== Task description ==
Output only the lines from the line holding "Pathologic diagnosis: Adenocarcinoma, NOS." through the close of the records, exactly as they appear, with all pictures omitted.

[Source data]
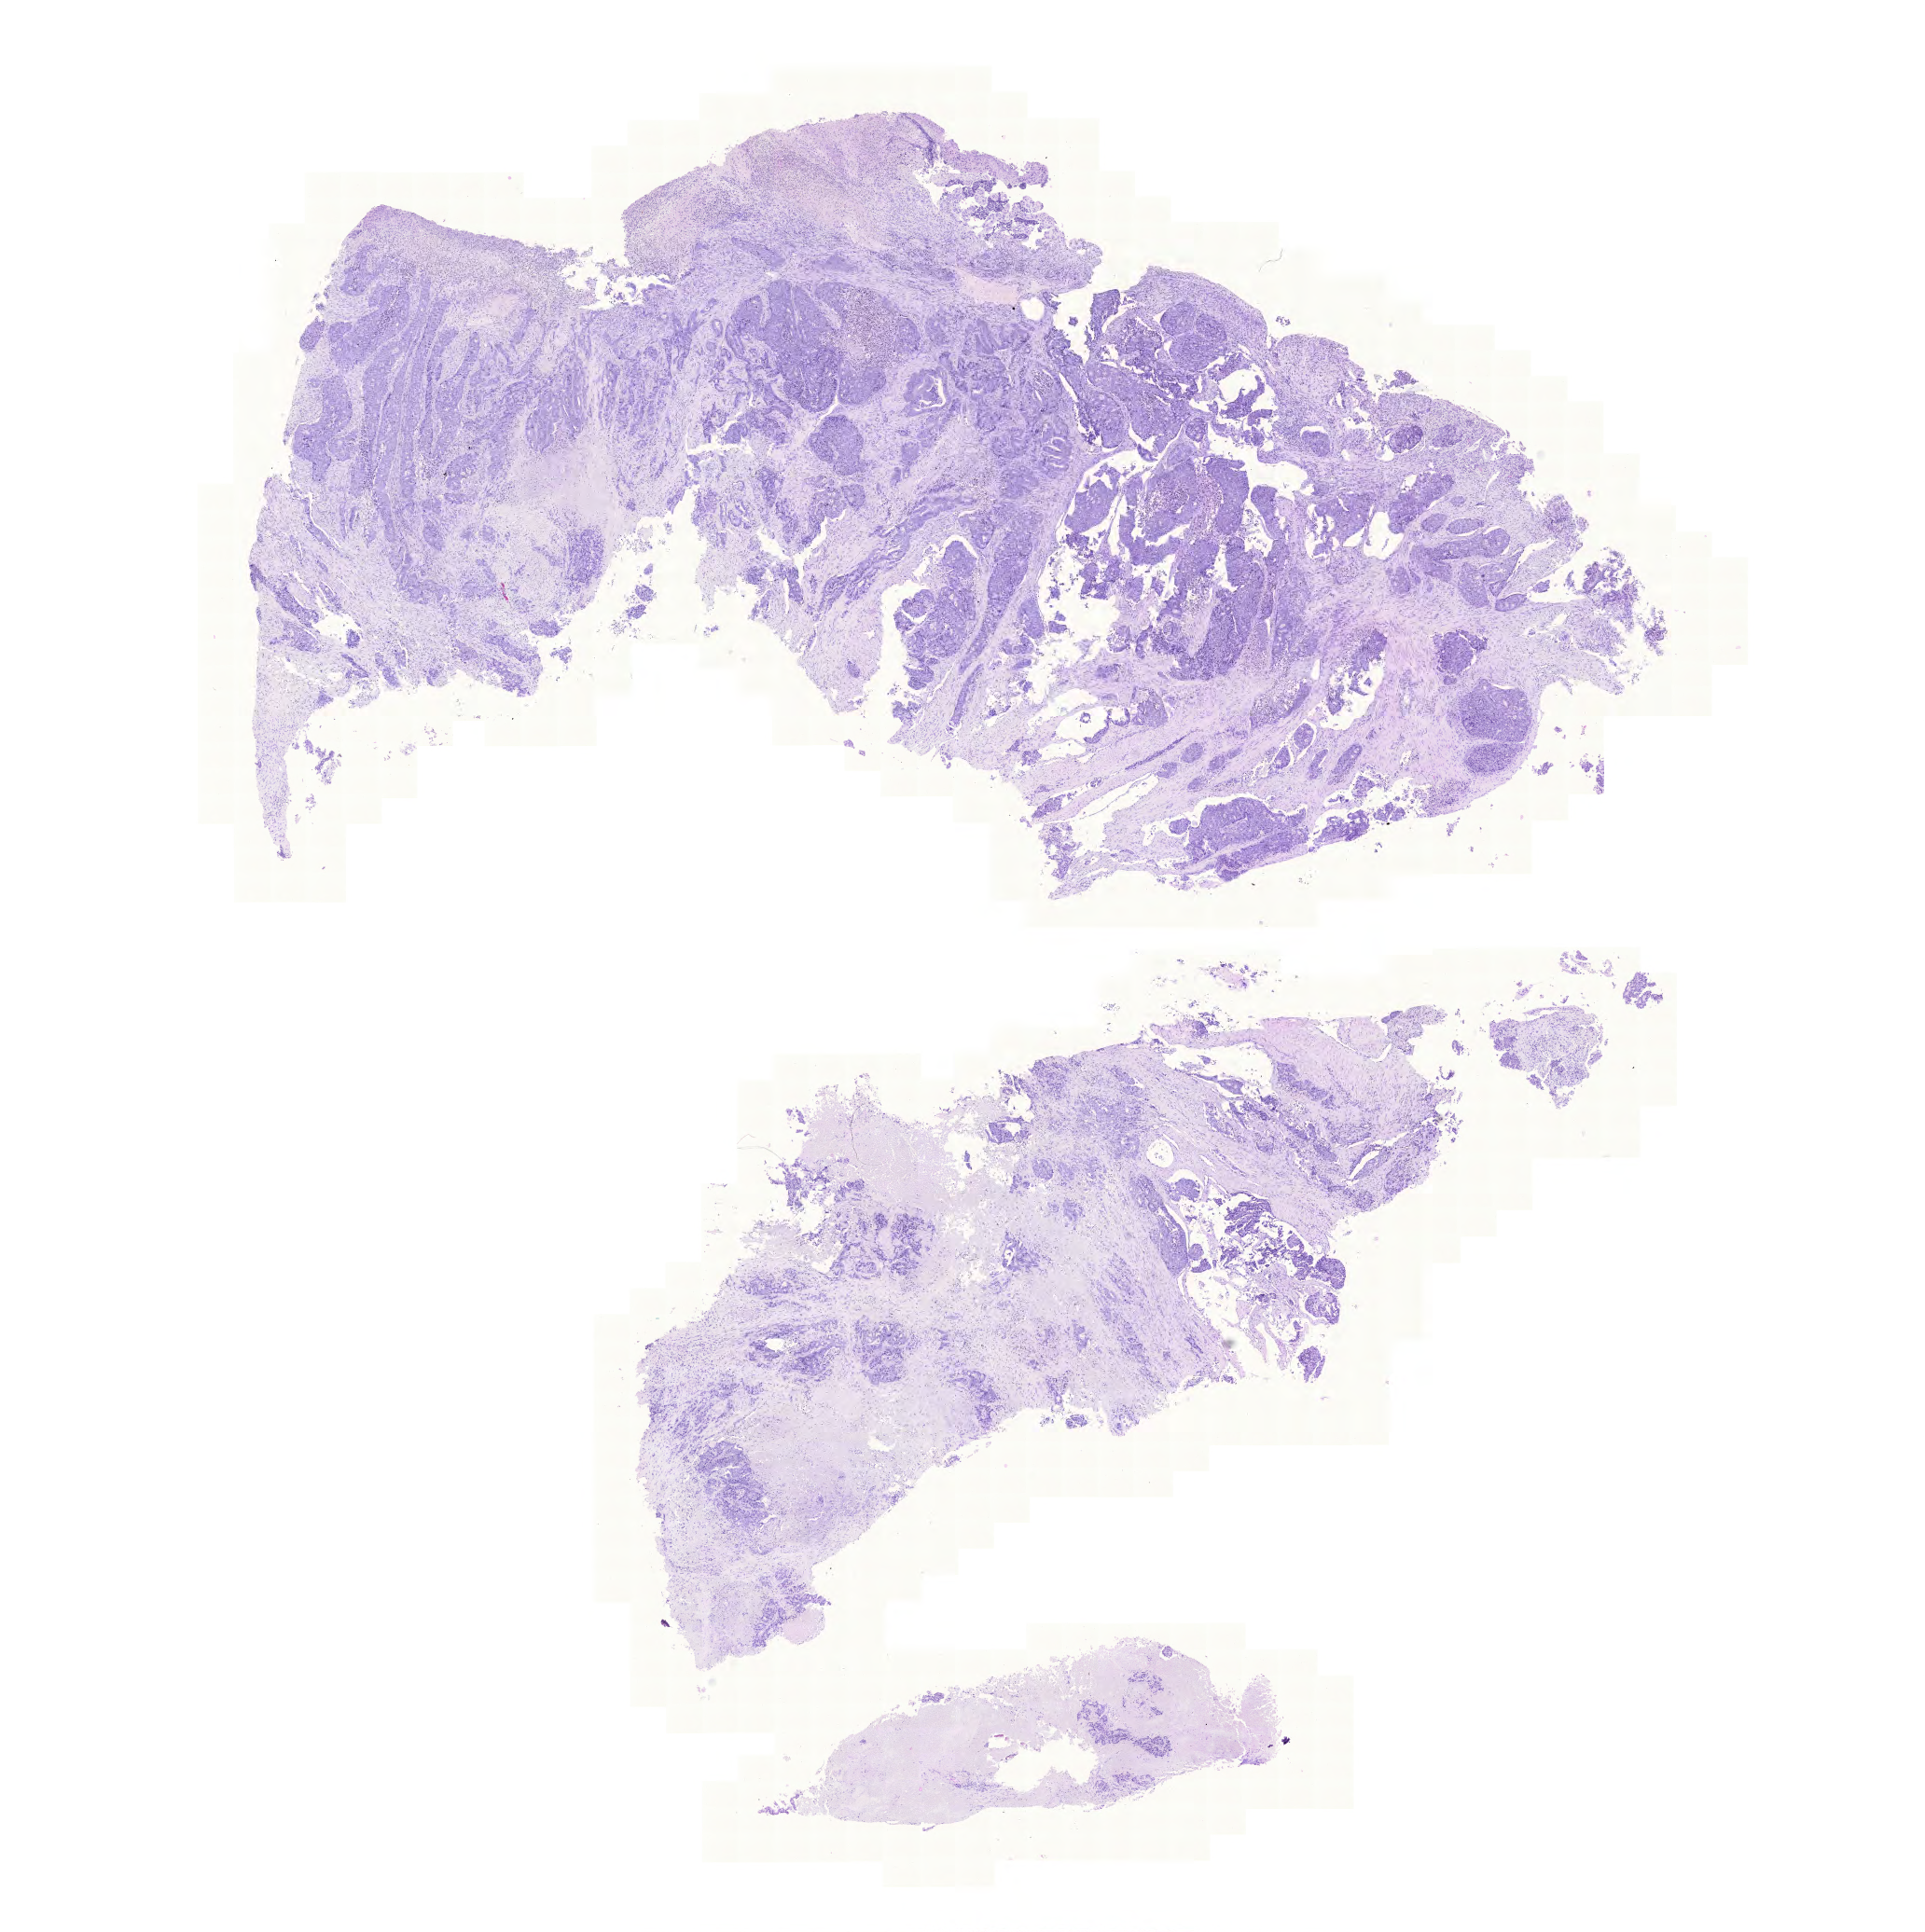
Digitized H&E tissue section (whole slide) — a low-resolution overview of the entire scanned area, about 15.4 x 15.4 mm (acquisition: 20x scan); formalin-fixed paraffin-embedded (FFPE) diagnostic section; sample: primary tumour, rectum. Patient: female, age at initial diagnosis 84 years.
Pathologic diagnosis: Adenocarcinoma, NOS.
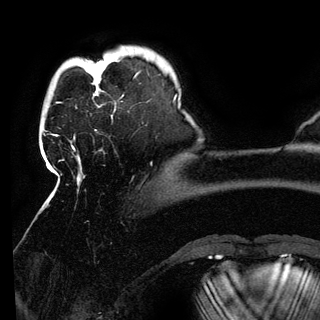
Breast MRI (dynamic contrast-enhanced), one axial slice. Cropped to one breast. Dynamic contrast-enhanced series, time point 2 of 6 at this slice position (early post-contrast). 3 T. TE 4.2 ms, TR 7.9 ms. 1.2 mm slice thickness. 320 × 320 image matrix. Female patient.
Annotated regions visible in this slice (semi-automatically segmented with operator editing):
- enhancing-tissue mask used for the functional tumour volume (all voxels passing the contrast-enhancement thresholds inside the analysis volume; usually the tumour): bounding box [x1, y1, x2, y2] px = [94, 76, 135, 96]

== Response area ==
Pathologic diagnosis: Adenocarcinoma, NOS.
Breast MRI (dynamic contrast-enhanced), one axial slice. Cropped to one breast. Dynamic contrast-enhanced series, time point 2 of 6 at this slice position (early post-contrast). 3 T. TE 4.2 ms, TR 7.9 ms. 1.2 mm slice thickness. 320 × 320 image matrix. Female patient.
Annotated regions visible in this slice (semi-automatically segmented with operator editing):
- enhancing-tissue mask used for the functional tumour volume (all voxels passing the contrast-enhancement thresholds inside the analysis volume; usually the tumour): bounding box [x1, y1, x2, y2] px = [94, 76, 135, 96]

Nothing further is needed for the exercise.